# Project Part 3

[![Kaggle](https://kaggle.com/static/images/open-in-kaggle.svg)](https://www.kaggle.com/ciscoyslas/deeplearningmodelyslas/edit)


_This notebook will build a deep learning model to predict ABV (Alcohol by Volume) from a dataset of craft beers._

## 1. Introduction/Background



## 2. Exploratory Data Analysis



In [2]:
import pandas as pd
import numpy as np
from gensim.models import Word2Vec
from gensim.models import KeyedVectors
from tensorflow.keras.optimizers import Adam
from tensorflow.keras.models import Sequential
from tensorflow.keras.models import Model
from tensorflow.keras.layers import Dense, Input, Embedding, Flatten, Concatenate
from tensorflow.keras.preprocessing.sequence import pad_sequences
from sklearn.model_selection import train_test_split
from sklearn.preprocessing import MinMaxScaler



In [8]:
beers_df = pd.read_csv('/kaggle/input/craft-cans/beers.csv')
test_df = pd.read_csv('/kaggle/input/craft-cans/beers.csv')

In [9]:
# Loading pre-trained Word2Vec embeddings
word2vec_path = '/kaggle/input/word-embeddings/GoogleNews-vectors-negative300.bin'
word2vec_model = KeyedVectors.load_word2vec_format(word2vec_path, binary=True)

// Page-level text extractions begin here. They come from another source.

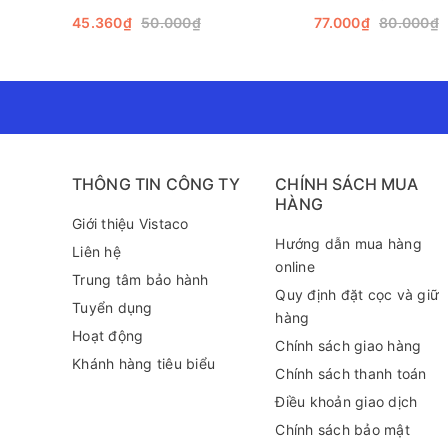
45.360₫
50.000₫
77.000₫
80.000₫
THÔNG TIN CÔNG TY
CHÍNH SÁCH MUA
HÀNG
Giới thiệu Vistaco
Hướng dẫn mua hàng
Liên hệ
online
Trung tâm bảo hành
Quy định đặt cọc và giữ
Tuyển dụng
hàng
Hoạt động
Chính sách giao hàng
Khánh hàng tiêu biểu
Chính sách thanh toán
Điều khoản giao dịch
Hướng dẫn sử dụng
Chính sách bảo mật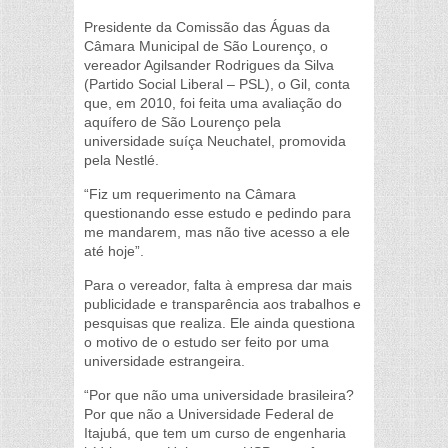
Presidente da Comissão das Águas da
Câmara Municipal de São Lourenço, o
vereador Agilsander Rodrigues da Silva
(Partido Social Liberal – PSL), o Gil, conta
que, em 2010, foi feita uma avaliação do
aquífero de São Lourenço pela
universidade suíça Neuchatel, promovida
pela Nestlé.
“Fiz um requerimento na Câmara
questionando esse estudo e pedindo para
me mandarem, mas não tive acesso a ele
até hoje”.
Para o vereador, falta à empresa dar mais
publicidade e transparência aos trabalhos e
pesquisas que realiza. Ele ainda questiona
o motivo de o estudo ser feito por uma
universidade estrangeira.
“Por que não uma universidade brasileira?
Por que não a Universidade Federal de
Itajubá, que tem um curso de engenharia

# Tokenize and pad sequences for the 'style' column
max_sequence_length_style = 50
text_data_style = pad_sequences(beers_df['style'].apply(lambda x: [word2vec_model.key_to_index[word] for word in str(x).split() if word in word2vec_model.key_to_index]).tolist(), maxlen=max_sequence_length_style)

# Tokenize and pad sequences for the 'name' column
max_sequence_length_name = 20 
text_data_name = pad_sequences(beers_df['name'].apply(lambda x: [word2vec_model.key_to_index[word] for word in str(x).split() if word in word2vec_model.key_to_index]).tolist(), maxlen=max_sequence_length_name)

# Normalize numerical features
numerical_data = MinMaxScaler().fit_transform(beers_df[['ibu', 'ounces']].values)

In [10]:
# Concatenate text and numerical features
X_text = np.concatenate([text_data_style, text_data_name], axis=1)
X_num = numerical_data
y = beers_df['abv'].values

#Define input layers
input_text = Input(shape=(max_sequence_length_style + max_sequence_length_name,))
input_num = Input(shape=(2,)) 

# Word embedding layer for text data
embedding_layer = Embedding(input_dim=len(word2vec_model.key_to_index), output_dim=300, input_length=max_sequence_length_style + max_sequence_length_name)(input_text)
flatten_layer = Flatten()(embedding_layer)

# Concatenate the flattened text data and numerical data
concatenated_layer = Concatenate()([flatten_layer, input_num])

# Dense layers for the combined data
dense1 = Dense(128, activation='relu')(concatenated_layer)
output_layer = Dense(1)(dense1)

In [1]:
# Define the model
model = Model(inputs=[input_text, input_num], outputs=output_layer)

# Compile the model
model.compile(optimizer=Adam(learning_rate=0.001), loss='mean_squared_error')

# Split the data into training and validation sets
X_train_text, X_val_text, X_train_num, X_val_num, y_train, y_val = train_test_split(X_text, X_num, y, test_size=0.2, random_state=42)

# Train the model
model.fit([X_train_text, X_train_num], y_train, epochs=10, batch_size = 16, validation_data=([X_val_text, X_val_num], y_val))


NameError: name 'Model' is not defined

In [None]:
# Evaluate the model on a test set
X_test_text_style = pad_sequences(test_df['style'].apply(lambda x: [word2vec_model.key_to_index[word] for word in str(x).split() if word in word2vec_model.key_to_index]).tolist(), maxlen=max_sequence_length_style)
X_test_text_name = pad_sequences(test_df['name'].apply(lambda x: [word2vec_model.key_to_index[word] for word in str(x).split() if word in word2vec_model.key_to_index]).tolist(), maxlen=max_sequence_length_name)
X_test_num = MinMaxScaler().fit_transform(test_df[['ibu', 'ounces']].values)
model.evaluate([np.concatenate([X_test_text_style, X_test_text_name], axis=1), X_test_num], test_df['abv'].values)